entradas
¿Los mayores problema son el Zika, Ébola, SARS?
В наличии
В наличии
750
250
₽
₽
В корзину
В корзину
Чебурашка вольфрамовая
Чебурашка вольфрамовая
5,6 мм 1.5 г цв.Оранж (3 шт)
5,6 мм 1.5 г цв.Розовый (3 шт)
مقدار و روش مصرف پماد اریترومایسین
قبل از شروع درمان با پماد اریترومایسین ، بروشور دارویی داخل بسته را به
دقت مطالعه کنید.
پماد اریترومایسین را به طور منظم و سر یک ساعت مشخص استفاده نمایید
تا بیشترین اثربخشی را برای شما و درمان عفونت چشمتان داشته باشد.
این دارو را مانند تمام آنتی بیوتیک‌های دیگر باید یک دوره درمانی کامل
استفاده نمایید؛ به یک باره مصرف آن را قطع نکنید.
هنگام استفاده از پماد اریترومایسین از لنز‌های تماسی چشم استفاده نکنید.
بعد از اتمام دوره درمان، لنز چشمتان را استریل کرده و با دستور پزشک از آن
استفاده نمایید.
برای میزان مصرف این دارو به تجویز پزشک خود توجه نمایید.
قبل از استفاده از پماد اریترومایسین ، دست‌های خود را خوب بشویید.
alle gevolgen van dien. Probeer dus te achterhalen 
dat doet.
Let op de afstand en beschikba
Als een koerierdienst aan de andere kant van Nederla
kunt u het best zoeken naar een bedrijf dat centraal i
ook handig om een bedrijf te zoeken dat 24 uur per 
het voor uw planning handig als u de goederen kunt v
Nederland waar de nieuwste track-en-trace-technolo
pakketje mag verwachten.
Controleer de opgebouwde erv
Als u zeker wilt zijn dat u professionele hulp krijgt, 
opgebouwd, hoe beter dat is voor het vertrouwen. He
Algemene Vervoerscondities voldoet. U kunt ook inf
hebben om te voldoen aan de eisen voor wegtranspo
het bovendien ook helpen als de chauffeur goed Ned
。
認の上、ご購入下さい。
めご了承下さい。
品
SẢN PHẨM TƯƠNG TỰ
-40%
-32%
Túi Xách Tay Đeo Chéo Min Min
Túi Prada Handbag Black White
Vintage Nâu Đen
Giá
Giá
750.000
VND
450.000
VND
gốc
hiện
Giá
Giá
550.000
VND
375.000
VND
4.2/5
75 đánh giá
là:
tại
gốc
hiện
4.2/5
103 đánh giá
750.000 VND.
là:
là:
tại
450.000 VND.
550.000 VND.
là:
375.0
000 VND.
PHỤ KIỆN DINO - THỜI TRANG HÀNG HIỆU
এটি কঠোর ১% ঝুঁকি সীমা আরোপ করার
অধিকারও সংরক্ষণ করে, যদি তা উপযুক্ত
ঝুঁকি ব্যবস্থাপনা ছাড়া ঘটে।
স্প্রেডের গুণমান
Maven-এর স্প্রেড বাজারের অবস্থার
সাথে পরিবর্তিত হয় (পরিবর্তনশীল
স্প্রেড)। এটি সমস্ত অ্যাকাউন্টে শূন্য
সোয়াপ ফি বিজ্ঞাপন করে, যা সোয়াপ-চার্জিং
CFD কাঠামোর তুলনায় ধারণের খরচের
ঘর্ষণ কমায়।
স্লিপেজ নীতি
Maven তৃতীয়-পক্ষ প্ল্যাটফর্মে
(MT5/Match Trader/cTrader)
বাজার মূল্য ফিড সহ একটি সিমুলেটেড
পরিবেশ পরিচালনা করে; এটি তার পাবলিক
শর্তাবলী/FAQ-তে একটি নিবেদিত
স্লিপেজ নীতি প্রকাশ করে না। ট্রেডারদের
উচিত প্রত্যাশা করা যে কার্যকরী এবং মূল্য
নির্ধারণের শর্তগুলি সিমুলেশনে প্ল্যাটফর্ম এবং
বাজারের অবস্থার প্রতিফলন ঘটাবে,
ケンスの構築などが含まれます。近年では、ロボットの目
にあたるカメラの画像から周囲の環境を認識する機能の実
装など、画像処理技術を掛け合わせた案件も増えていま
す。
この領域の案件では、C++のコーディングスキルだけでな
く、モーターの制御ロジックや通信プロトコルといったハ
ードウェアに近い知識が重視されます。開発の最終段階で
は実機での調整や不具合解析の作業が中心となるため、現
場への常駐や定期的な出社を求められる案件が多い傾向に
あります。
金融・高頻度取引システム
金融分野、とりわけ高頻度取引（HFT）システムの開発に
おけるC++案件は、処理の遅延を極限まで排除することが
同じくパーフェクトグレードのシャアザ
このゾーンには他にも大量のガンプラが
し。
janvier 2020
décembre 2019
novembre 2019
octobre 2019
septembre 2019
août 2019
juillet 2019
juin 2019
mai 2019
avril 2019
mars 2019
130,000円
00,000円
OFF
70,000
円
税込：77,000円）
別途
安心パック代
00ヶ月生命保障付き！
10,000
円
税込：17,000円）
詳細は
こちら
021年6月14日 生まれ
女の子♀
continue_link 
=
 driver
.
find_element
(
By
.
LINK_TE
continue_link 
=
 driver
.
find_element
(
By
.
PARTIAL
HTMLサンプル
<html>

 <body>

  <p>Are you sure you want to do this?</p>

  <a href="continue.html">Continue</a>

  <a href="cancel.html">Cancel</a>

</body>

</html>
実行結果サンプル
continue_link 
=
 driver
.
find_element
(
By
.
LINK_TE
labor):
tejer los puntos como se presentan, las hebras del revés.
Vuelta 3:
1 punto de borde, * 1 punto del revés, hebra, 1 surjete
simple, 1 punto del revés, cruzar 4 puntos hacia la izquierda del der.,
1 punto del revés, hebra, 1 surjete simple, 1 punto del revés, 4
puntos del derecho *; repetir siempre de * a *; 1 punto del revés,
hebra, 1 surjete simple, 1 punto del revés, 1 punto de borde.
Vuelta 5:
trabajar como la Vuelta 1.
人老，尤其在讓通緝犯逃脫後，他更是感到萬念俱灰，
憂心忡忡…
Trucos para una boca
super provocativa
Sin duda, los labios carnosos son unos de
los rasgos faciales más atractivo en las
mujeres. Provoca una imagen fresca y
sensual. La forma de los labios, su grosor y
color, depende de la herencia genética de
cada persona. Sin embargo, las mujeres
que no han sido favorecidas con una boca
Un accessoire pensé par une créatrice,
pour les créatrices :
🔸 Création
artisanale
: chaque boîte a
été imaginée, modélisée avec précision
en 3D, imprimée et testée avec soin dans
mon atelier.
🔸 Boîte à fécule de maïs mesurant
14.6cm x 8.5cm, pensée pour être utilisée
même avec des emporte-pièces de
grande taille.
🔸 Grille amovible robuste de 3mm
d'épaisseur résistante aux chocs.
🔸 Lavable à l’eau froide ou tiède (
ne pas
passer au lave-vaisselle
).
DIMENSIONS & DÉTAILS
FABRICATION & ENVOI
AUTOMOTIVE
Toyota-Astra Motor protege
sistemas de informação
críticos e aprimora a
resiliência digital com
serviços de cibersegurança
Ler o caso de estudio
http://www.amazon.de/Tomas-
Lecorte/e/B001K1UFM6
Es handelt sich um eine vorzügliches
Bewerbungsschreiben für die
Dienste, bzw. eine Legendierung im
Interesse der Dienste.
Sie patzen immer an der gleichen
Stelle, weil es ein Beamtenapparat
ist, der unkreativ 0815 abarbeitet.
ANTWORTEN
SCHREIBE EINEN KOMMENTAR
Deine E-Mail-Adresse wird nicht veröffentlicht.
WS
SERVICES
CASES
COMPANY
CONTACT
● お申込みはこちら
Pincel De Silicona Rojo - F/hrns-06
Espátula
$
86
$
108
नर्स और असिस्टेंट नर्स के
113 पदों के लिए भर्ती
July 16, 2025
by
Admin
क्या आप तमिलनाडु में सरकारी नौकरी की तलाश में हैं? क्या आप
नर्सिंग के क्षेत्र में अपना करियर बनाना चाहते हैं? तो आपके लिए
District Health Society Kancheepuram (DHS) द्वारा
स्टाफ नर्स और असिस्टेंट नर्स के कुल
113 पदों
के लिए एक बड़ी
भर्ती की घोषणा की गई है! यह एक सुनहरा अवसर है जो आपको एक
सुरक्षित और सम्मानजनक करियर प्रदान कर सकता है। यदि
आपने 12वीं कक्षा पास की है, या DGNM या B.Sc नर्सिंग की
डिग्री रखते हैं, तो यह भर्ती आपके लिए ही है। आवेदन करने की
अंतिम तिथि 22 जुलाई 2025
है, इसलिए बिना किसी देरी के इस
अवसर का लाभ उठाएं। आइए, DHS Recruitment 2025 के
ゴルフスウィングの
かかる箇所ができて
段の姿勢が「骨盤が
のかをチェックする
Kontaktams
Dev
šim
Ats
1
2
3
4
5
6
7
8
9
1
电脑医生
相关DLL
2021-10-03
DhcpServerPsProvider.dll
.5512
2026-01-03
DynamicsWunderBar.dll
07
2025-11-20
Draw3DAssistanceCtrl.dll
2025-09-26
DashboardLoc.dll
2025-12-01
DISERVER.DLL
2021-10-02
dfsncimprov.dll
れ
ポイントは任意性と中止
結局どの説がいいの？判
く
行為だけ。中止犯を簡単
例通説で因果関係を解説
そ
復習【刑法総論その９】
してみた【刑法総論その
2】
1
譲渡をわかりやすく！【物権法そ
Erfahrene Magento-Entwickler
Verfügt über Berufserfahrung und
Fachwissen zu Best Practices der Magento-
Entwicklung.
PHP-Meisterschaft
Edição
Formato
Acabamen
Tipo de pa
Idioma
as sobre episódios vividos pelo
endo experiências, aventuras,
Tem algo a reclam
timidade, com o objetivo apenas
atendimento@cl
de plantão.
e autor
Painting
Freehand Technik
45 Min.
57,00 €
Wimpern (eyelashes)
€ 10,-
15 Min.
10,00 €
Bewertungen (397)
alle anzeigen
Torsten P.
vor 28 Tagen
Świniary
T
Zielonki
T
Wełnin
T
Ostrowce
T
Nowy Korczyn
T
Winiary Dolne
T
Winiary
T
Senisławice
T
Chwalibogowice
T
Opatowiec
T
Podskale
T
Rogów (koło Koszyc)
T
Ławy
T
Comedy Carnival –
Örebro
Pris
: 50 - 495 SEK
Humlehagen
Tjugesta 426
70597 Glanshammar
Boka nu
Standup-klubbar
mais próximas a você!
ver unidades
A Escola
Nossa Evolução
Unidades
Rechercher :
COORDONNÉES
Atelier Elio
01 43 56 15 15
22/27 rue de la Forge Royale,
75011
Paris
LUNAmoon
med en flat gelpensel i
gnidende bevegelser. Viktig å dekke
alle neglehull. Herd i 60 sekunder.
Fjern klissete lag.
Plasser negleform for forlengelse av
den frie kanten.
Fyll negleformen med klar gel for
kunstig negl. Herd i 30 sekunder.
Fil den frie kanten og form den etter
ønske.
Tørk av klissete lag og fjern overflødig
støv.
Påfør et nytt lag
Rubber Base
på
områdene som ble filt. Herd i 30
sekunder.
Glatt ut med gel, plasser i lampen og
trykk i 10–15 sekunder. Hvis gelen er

**Task to carry out:** Reproduce everything from the start of the data above down to the line containing "Let op de afstand en beschikba", keeping both of those lines and every line between them unchanged.

**The answer:**
entradas
¿Los mayores problema son el Zika, Ébola, SARS?
В наличии
В наличии
750
250
₽
₽
В корзину
В корзину
Чебурашка вольфрамовая
Чебурашка вольфрамовая
5,6 мм 1.5 г цв.Оранж (3 шт)
5,6 мм 1.5 г цв.Розовый (3 шт)
مقدار و روش مصرف پماد اریترومایسین
قبل از شروع درمان با پماد اریترومایسین ، بروشور دارویی داخل بسته را به
دقت مطالعه کنید.
پماد اریترومایسین را به طور منظم و سر یک ساعت مشخص استفاده نمایید
تا بیشترین اثربخشی را برای شما و درمان عفونت چشمتان داشته باشد.
این دارو را مانند تمام آنتی بیوتیک‌های دیگر باید یک دوره درمانی کامل
استفاده نمایید؛ به یک باره مصرف آن را قطع نکنید.
هنگام استفاده از پماد اریترومایسین از لنز‌های تماسی چشم استفاده نکنید.
بعد از اتمام دوره درمان، لنز چشمتان را استریل کرده و با دستور پزشک از آن
استفاده نمایید.
برای میزان مصرف این دارو به تجویز پزشک خود توجه نمایید.
قبل از استفاده از پماد اریترومایسین ، دست‌های خود را خوب بشویید.
alle gevolgen van dien. Probeer dus te achterhalen 
dat doet.
Let op de afstand en beschikba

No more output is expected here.